/spark-pyrest

A simple python package for querying Apache Spark's REST API

Primary LanguagePythonMIT LicenseMIT

spark-pyrest

A simple python package for querying Apache Spark's REST API:

  • simple interface
  • returns DataFrames of task metrics for easy slicing and dicing
  • easily access executor logs for post-processing.

Installation and dependencies

spark-pyrest uses pandas.

To install:

$ git clone https://github.com/rokroskar/spark-pyrest.git
$ cd spark-pyrest
$ python setup.py install

Usage

Initializing the SparkPyRest object with a host address

from spark_pyrest import SparkPyRest

spr = SparkPyRest(host)

Get the current app

spr.app
u'app-20170420091222-0000'

Get the running/completed stages

spr.stages

[(2,
  u'groupByKey '),
 (1,
  u'partitionBy'),
 (0,
  u'partitionBy'),
 (4, u'runJob at PythonRDD.scala:441'),
 (3,
  u'distinct')]

Get task metrics for a stage

pr.tasks(1)
bytesWritten executorId executorRunTime host localBytesRead remoteBytesRead taskId
0 3508265 33 354254 172.19.1.124 0 112 25604
1 3651003 56 353554 172.19.1.74 0 112 24029
2 3905955 9 347724 172.19.1.62 0 111 19719

Check some properties aggregated by host/executor

host_tasks = spr.tasks(1)[['host','bytesWritten','remoteBytesRead','executorRunTime']].groupby('host')

host_tasks.describe()
bytesWritten executorRunTime remoteBytesRead
host
172.19.1.100 count 1.270000e+02 127.000000 1.270000e+02
mean 6.436659e+06 337587.913386 3.230165e+06
std 1.744411e+06 114722.662028 5.590263e+05
min 0.000000e+00 0.000000 1.098278e+06
25% 6.426009e+06 292290.000000 2.967360e+06
50% 6.805269e+06 348174.000000 3.315189e+06
75% 7.160529e+06 420091.500000 3.582200e+06
max 8.050828e+06 500831.000000 4.775107e+06
172.19.1.101 count 1.300000e+02 130.000000 1.300000e+02
mean 6.470575e+06 335401.584615 3.178066e+06
std 1.725755e+06 115268.286668 6.332040e+05
min 0.000000e+00 0.000000 0.000000e+00
25% 6.534020e+06 290462.750000 2.965009e+06
50% 6.880597e+06 356160.000000 3.327600e+06
75% 7.197086e+06 407338.750000 3.558479e+06
max 7.983406e+06 515372.000000 4.526526e+06

Plot the data

mean_runtime = host_tasks.mean()['executorRunTime']
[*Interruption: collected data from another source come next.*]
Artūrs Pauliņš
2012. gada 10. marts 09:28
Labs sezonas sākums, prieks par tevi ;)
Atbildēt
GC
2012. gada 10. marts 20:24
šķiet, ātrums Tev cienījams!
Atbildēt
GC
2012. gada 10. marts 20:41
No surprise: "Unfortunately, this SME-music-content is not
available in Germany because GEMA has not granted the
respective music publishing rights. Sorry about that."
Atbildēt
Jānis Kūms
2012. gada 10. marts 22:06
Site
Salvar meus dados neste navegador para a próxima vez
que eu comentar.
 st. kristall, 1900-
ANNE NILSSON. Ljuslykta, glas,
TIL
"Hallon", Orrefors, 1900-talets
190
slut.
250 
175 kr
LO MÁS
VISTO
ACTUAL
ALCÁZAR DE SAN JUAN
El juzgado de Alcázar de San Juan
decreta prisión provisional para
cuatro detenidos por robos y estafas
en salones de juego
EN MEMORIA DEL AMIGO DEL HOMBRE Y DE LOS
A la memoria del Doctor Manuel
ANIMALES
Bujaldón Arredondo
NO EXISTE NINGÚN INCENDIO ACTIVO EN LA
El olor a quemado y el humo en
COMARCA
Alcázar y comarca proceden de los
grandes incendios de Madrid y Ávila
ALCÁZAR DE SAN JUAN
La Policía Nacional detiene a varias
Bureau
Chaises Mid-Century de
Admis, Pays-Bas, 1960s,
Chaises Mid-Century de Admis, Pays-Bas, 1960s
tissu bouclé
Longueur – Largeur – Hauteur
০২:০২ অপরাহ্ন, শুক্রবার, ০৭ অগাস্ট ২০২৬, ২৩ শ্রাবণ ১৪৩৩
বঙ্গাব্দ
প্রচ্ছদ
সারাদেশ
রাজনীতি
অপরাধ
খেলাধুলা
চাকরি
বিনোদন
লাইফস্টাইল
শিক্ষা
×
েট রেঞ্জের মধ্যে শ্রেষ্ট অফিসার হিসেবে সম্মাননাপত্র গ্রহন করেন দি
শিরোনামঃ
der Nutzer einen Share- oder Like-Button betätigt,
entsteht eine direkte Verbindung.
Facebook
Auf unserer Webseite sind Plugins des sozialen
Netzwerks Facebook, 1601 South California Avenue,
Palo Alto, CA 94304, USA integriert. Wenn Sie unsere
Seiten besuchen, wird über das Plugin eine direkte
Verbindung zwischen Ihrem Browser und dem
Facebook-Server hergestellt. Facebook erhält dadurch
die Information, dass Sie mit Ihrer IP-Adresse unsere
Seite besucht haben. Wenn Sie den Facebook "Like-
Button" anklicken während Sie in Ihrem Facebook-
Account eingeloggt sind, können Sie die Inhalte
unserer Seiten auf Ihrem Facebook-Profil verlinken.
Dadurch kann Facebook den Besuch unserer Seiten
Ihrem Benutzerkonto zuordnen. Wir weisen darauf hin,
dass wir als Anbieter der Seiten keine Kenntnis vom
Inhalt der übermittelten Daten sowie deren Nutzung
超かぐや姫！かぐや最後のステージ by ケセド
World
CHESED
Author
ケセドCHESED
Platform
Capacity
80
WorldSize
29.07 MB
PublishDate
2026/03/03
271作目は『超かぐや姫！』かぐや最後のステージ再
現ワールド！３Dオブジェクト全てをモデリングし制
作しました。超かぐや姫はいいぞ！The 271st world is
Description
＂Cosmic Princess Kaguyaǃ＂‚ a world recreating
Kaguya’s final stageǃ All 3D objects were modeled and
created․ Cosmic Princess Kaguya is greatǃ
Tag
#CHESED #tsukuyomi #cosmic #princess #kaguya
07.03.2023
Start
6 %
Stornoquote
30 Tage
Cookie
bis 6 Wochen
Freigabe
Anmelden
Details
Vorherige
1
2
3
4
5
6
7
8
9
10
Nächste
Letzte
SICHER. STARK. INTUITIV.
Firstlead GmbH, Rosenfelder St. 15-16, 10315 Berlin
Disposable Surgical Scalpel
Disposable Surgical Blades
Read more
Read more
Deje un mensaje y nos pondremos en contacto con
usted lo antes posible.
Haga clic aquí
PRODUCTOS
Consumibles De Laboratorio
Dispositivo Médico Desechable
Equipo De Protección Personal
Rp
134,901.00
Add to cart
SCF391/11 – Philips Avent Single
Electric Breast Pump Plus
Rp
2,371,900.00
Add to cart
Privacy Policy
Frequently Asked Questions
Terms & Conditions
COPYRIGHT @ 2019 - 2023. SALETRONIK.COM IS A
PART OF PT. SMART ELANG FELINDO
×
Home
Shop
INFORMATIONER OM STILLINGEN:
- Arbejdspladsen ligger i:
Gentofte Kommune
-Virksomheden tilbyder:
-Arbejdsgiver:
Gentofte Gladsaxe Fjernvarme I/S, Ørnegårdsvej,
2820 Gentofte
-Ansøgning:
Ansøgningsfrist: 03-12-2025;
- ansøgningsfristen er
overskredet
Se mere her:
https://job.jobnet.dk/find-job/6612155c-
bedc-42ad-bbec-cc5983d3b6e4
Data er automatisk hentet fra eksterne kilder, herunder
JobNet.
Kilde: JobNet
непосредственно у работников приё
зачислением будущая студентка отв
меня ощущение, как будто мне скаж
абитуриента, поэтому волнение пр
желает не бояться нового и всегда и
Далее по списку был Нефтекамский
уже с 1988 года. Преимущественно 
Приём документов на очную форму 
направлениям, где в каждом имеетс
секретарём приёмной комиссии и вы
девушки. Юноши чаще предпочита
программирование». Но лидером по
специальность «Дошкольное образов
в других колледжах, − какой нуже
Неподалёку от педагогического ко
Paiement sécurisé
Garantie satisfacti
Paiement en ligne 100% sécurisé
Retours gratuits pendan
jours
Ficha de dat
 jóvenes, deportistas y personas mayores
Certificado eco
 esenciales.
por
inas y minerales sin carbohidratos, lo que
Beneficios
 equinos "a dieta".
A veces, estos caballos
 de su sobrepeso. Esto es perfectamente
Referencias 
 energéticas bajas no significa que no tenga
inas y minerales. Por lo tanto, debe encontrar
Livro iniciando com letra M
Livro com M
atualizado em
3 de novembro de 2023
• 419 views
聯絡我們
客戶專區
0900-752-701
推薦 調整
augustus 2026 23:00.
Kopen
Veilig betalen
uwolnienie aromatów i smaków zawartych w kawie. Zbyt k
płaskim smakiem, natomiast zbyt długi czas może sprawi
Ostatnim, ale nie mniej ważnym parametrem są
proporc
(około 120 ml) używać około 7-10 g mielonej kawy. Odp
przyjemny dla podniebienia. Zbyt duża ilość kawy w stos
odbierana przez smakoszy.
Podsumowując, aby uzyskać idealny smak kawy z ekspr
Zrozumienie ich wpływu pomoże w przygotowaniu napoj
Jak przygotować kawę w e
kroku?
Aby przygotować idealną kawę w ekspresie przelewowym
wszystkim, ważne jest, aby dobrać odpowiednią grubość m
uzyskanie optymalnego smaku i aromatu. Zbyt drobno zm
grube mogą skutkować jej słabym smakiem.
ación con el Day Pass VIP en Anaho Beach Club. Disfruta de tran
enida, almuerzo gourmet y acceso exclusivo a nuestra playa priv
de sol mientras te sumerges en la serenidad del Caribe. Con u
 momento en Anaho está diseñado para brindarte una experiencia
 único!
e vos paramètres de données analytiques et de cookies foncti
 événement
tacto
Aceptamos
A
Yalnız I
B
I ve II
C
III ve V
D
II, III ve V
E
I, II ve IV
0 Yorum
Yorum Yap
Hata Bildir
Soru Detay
mean_runtime.plot(kind='bar')

mean runtime example

Grab the log of an executor

If your application prints its own metrics to stdout/stderr, you need to be able to grab the executor logs to see these metrics. The logs are located on the hosts that make up your cluster, so accessing them programmatically can be tedious. You can see them through the Spark web UI of course, but processing them that way is not really useful. Using the executor_log method of SparkPyRest, you can grab the full contents of the log for easy post-processing/data extraction.

log = spr.executor_log(0)
print log
==== Bytes 0-301839 of 301839 of /tmp/work/app-20170420091222-0000/0/stderr ====
Using Spark's default log4j profile: org/apache/spark/log4j-defaults.properties
17/04/20 09:12:23 INFO CoarseGrainedExecutorBackend: Started daemon with process name: 14086@x04y08
17/04/20 09:12:23 INFO SignalUtils: Registered signal handler for TERM
17/04/20 09:12:23 INFO SignalUtils: Registered signal handler for HUP
17/04/20 09:12:23 INFO SignalUtils: Registered signal handler for INT
17/04/20 09:12:23 WARN NativeCodeLoader: Unable to load native-hadoop library for your platform... using builtin-java classes where applicable
17/04/20 09:12:23 INFO SecurityManager: Changing view acls to: roskar
17/04/20 09:12:23 INFO SecurityManager: Changing modify acls to: roskar
17/04/20 09:12:23 INFO SecurityManager: Changing view acls groups to: 
17/04/20 09:12:23 INFO SecurityManager: Changing modify acls groups to: 

Contributing

Please submit an issue if you discover a bug or have a feature request! Pull requests also very welcome.